Rising Trend of Underwater Auto Loans Signals Caution for Buyers

Rising Trend of Underwater Auto Loans Signals Caution for Buyers

Right now, most Americans who drive are in a financial pickle. They are increasingly getting “underwater” or “upside down” on their vehicle loans. In recent months we have witnessed a horrifying explosion of a gruesome trend. Today, millions of people are “underwater” on their auto loans, owing more than their cars are worth at this very moment. In fact, recent data shows that in the second quarter of 2025, an all-time high of 26.6% of trade-ins had negative equity. That’s a marginal upward tick from 26.1% in Q1 of this year. It’s the largest share of trade-ins that were underwater, as a percentage, that we’ve seen in four years.

Continued growth of underwater auto loans is bad news for car buyers and the auto industry alike. The share of people in negative equity increased to a high of 31.9% in Q1 2021. Now, that was the last time it made it anywhere near that high. As negative equity rises, this increase coincides with a significant indicator of a market shift. To avoid defaulting on their loans, increasing numbers of consumers are choosing longer loan terms.

In Q2 2025 borrowers with upside-down loans owed an average of $6,754. This is a slight decline from last quarter’s average of $6,880. Despite this reduction, many drivers may still find themselves underwater as soon as they drive off the dealership lot with a new vehicle.

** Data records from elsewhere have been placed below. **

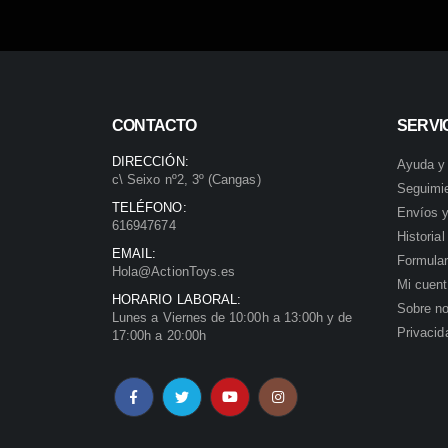
CONTACTO
SERVIC
DIRECCIÓN:
Ayuda y
c\ Seixo nº2, 3º (Cangas)
Seguimi
TELÉFONO:
Envíos y
616947674
Historia
EMAIL:
Formular
Hola@ActionToys.es
Mi cuen
HORARIO LABORAL:
Sobre no
Lunes a Viernes de 10:00h a 13:00h y de
Privacid
17:00h a 20:00h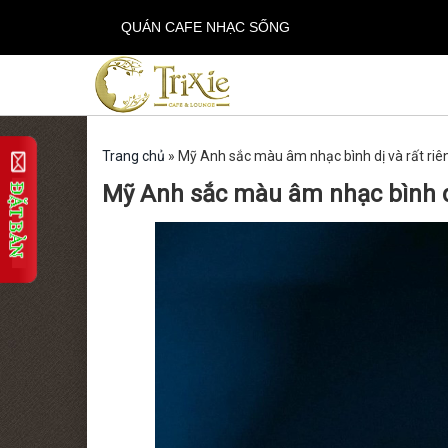
QUÁN CAFE NHẠC SỐNG
Trang chủ
»
Mỹ Anh sắc màu âm nhạc bình dị và rất riê
Mỹ Anh sắc màu âm nhạc bình dị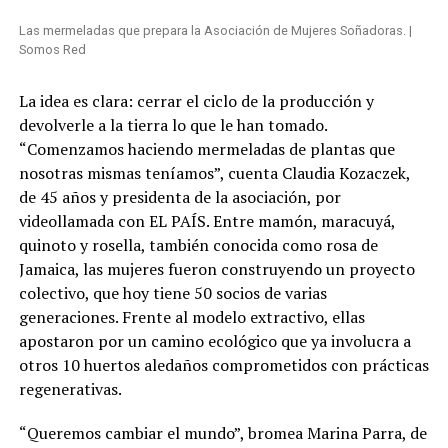
Las mermeladas que prepara la Asociación de Mujeres Soñadoras. |
Somos Red
La idea es clara: cerrar el ciclo de la producción y
devolverle a la tierra lo que le han tomado.
“Comenzamos haciendo mermeladas de plantas que
nosotras mismas teníamos”, cuenta Claudia Kozaczek,
de 45 años y presidenta de la asociación, por
videollamada con EL PAÍS. Entre mamón, maracuyá,
quinoto y rosella, también conocida como rosa de
Jamaica, las mujeres fueron construyendo un proyecto
colectivo, que hoy tiene 50 socios de varias
generaciones. Frente al modelo extractivo, ellas
apostaron por un camino ecológico que ya involucra a
otros 10 huertos aledaños comprometidos con prácticas
regenerativas.
“Queremos cambiar el mundo”, bromea Marina Parra, de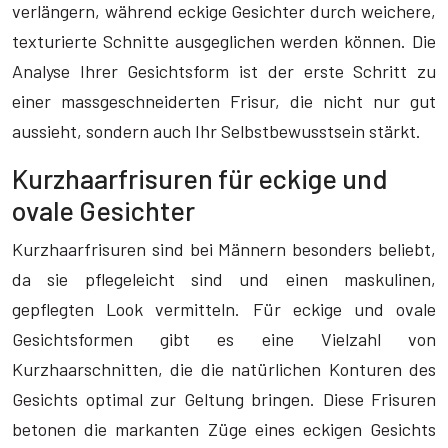
verlängern, während eckige Gesichter durch weichere,
texturierte Schnitte ausgeglichen werden können. Die
Analyse Ihrer Gesichtsform ist der erste Schritt zu
einer massgeschneiderten Frisur, die nicht nur gut
aussieht, sondern auch Ihr Selbstbewusstsein stärkt.
Kurzhaarfrisuren für eckige und
ovale Gesichter
Kurzhaarfrisuren sind bei Männern besonders beliebt,
da sie pflegeleicht sind und einen maskulinen,
gepflegten Look vermitteln. Für eckige und ovale
Gesichtsformen gibt es eine Vielzahl von
Kurzhaarschnitten, die die natürlichen Konturen des
Gesichts optimal zur Geltung bringen. Diese Frisuren
betonen die markanten Züge eines eckigen Gesichts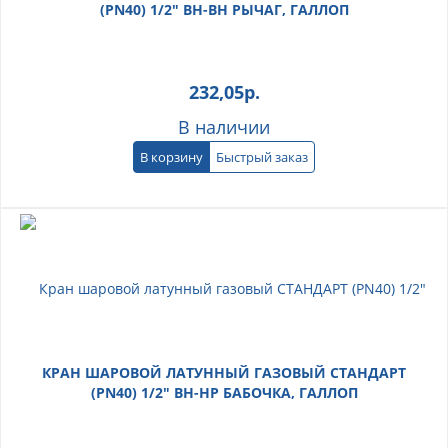
(PN40) 1/2" ВН-ВН РЫЧАГ, ГАЛЛОП
232,05
р.
В наличии
В корзину
Быстрый заказ
КРАН ШАРОВОЙ ЛАТУННЫЙ ГАЗОВЫЙ СТАНДАРТ
(PN40) 1/2" ВН-НР БАБОЧКА, ГАЛЛОП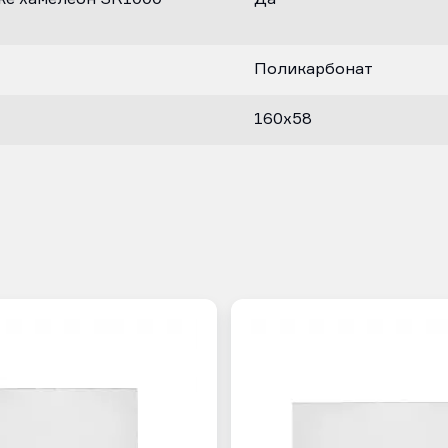
Поликарбонат
160х58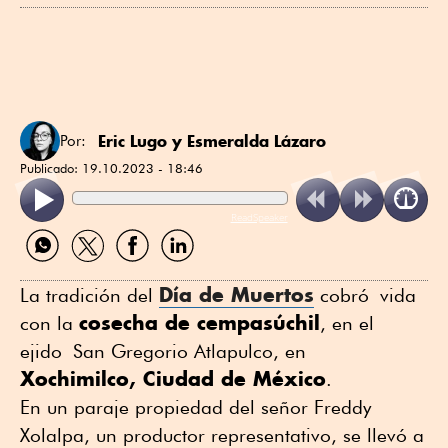
Eric Lugo y
Esmeralda Lázaro
Por:
Publicado:
19.10.2023 - 18:46
ReadSpeaker
Compartir
Compartir
Compartir
Compartir
por
por
por
por
WhatsApp
Twitter
Facebook
Linkedin
Día de Muertos
La tradición del
cobró vida
cosecha de cempasúchil
con la
, en el
ejido San Gregorio Atlapulco, en
Xochimilco, Ciudad de México
.
En un paraje propiedad del señor Freddy
Xolalpa, un productor representativo, se llevó a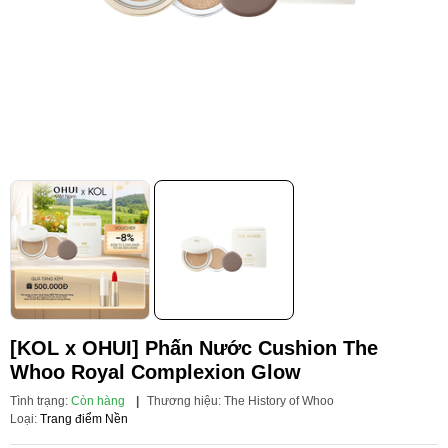
[KOL x OHUI] Phấn Nước Cushion The
Whoo Royal Complexion Glow
Tình trạng:
Còn hàng
|
Thương hiệu:
The History of Whoo
Loại:
Trang điểm Nền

84-month auto loans are now the most common term length. In second quarter 2023, they accounted for 21.6% of new auto loans, an increase from 19.2% just the quarter before. At the same time, 72-month loans took a dip, making up just 36.1% of new loans, compared to 38.6% last year. While longer loan terms are not a long-term fix, they provide short-term help to cash-strapped consumers making high monthly payments. This change makes long-standing negative equity problems much worse.

Given that cars are depreciating assets, buyers are taking default risks by buying cars without full knowledge and transparency. What consumers are unaware of is that they could already be underwater on their loan as soon as they drive off the lot with a new car. All of these details create key questions for future buyers to be aware of.

“Knowing your credit score and knowing what interest rate you qualify for is important to know upfront.” – Brian Moody

For consumers interested in making their way through this treacherous landscape, there are ways to reduce that risk. Buying gap insurance in addition to collision and comprehensive coverage can better protect car buyers from financial loss. Although this rider on an auto insurance policy might only be an additional $20 per year, the added protection and reassurance are invaluable.

Lengthening the terms of an auto loan is another strategy consumers are likely to use to reduce upfront expenses. Longer loan terms can result in greater total interest payments and the risk of future negative equity by virtue of the term length itself.